▶ [What this task involves] Repeat the lines from the line containing "(2) Die Investitionszulage" to the line containing "durch die Mitteilung", including both of those lines.

▶ [Source material]
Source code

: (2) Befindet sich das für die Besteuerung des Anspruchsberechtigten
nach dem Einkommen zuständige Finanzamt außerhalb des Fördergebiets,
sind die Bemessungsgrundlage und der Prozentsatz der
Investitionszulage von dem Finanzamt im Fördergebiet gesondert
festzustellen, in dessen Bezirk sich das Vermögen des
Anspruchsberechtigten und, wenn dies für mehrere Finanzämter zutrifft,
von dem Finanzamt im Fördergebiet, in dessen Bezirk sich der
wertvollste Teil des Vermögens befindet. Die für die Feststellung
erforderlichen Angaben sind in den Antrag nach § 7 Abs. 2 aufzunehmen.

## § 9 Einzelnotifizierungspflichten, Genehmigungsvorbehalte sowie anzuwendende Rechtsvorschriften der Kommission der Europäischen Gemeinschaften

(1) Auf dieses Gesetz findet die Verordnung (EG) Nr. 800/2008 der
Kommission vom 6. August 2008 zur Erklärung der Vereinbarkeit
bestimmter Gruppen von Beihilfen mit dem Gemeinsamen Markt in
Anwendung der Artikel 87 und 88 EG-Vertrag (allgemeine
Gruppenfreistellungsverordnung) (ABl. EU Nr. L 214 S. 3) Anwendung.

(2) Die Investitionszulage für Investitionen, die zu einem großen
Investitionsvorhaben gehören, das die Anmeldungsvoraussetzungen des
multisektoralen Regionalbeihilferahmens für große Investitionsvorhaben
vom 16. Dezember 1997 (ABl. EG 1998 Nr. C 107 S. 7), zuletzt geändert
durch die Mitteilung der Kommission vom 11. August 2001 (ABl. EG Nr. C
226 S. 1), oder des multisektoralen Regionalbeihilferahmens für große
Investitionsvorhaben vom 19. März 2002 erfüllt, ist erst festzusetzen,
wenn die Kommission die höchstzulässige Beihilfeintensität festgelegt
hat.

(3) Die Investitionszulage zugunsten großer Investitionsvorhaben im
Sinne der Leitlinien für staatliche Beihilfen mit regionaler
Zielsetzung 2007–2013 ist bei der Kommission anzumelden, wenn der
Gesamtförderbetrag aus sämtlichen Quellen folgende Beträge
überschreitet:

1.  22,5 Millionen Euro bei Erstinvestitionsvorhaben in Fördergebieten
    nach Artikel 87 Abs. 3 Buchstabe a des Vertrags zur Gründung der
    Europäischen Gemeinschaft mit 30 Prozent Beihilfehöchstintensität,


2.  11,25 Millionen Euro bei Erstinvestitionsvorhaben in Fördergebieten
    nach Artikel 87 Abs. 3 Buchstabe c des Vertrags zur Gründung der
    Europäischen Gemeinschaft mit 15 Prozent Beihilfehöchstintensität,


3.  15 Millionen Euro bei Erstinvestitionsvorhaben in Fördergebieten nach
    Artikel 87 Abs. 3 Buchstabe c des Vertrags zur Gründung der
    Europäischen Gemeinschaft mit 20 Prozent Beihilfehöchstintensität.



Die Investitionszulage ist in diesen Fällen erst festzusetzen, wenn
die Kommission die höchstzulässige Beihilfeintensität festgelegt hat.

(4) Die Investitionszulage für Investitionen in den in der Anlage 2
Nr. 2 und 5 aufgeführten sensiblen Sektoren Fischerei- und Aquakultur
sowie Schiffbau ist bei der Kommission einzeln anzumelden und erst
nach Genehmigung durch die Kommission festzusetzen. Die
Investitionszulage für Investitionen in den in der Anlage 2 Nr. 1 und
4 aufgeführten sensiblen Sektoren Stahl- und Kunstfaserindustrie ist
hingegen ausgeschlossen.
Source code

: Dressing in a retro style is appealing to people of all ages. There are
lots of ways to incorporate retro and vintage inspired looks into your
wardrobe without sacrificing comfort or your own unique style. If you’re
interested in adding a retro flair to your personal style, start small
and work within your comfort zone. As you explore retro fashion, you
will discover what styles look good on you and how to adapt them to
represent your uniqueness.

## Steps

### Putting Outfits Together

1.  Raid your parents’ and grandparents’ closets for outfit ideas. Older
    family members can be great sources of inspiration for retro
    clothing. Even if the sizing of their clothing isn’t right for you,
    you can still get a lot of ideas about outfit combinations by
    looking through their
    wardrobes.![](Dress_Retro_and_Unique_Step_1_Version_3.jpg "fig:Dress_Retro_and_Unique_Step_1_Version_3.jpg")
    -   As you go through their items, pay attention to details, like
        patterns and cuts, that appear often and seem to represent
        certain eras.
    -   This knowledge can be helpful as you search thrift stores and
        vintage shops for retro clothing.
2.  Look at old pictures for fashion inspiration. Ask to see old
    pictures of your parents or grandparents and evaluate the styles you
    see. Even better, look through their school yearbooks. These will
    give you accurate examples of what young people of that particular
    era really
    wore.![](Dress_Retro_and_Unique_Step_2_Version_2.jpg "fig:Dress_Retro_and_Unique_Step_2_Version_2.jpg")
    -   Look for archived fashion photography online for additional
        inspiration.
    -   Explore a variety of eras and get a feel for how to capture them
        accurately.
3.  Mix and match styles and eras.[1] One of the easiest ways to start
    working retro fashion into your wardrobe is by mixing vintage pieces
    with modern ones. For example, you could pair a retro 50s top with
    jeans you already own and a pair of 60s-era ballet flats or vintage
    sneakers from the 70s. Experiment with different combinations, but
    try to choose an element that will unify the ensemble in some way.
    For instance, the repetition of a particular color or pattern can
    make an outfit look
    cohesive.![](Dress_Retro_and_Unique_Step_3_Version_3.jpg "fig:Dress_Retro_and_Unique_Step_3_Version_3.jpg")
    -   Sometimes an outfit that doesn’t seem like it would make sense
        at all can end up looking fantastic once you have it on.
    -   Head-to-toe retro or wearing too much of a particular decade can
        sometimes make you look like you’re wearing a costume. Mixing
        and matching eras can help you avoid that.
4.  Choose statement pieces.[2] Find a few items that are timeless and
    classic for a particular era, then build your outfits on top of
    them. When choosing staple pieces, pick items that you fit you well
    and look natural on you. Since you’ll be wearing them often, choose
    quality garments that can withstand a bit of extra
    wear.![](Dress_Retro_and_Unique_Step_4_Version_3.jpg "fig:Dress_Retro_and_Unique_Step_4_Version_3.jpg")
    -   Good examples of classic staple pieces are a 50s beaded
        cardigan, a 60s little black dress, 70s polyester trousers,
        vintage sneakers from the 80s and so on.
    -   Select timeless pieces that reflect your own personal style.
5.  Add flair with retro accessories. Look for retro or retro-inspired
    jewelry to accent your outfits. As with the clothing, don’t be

▶ [Result of this task]
(2) Die Investitionszulage für Investitionen, die zu einem großen
Investitionsvorhaben gehören, das die Anmeldungsvoraussetzungen des
multisektoralen Regionalbeihilferahmens für große Investitionsvorhaben
vom 16. Dezember 1997 (ABl. EG 1998 Nr. C 107 S. 7), zuletzt geändert
durch die Mitteilung der Kommission vom 11. August 2001 (ABl. EG Nr. C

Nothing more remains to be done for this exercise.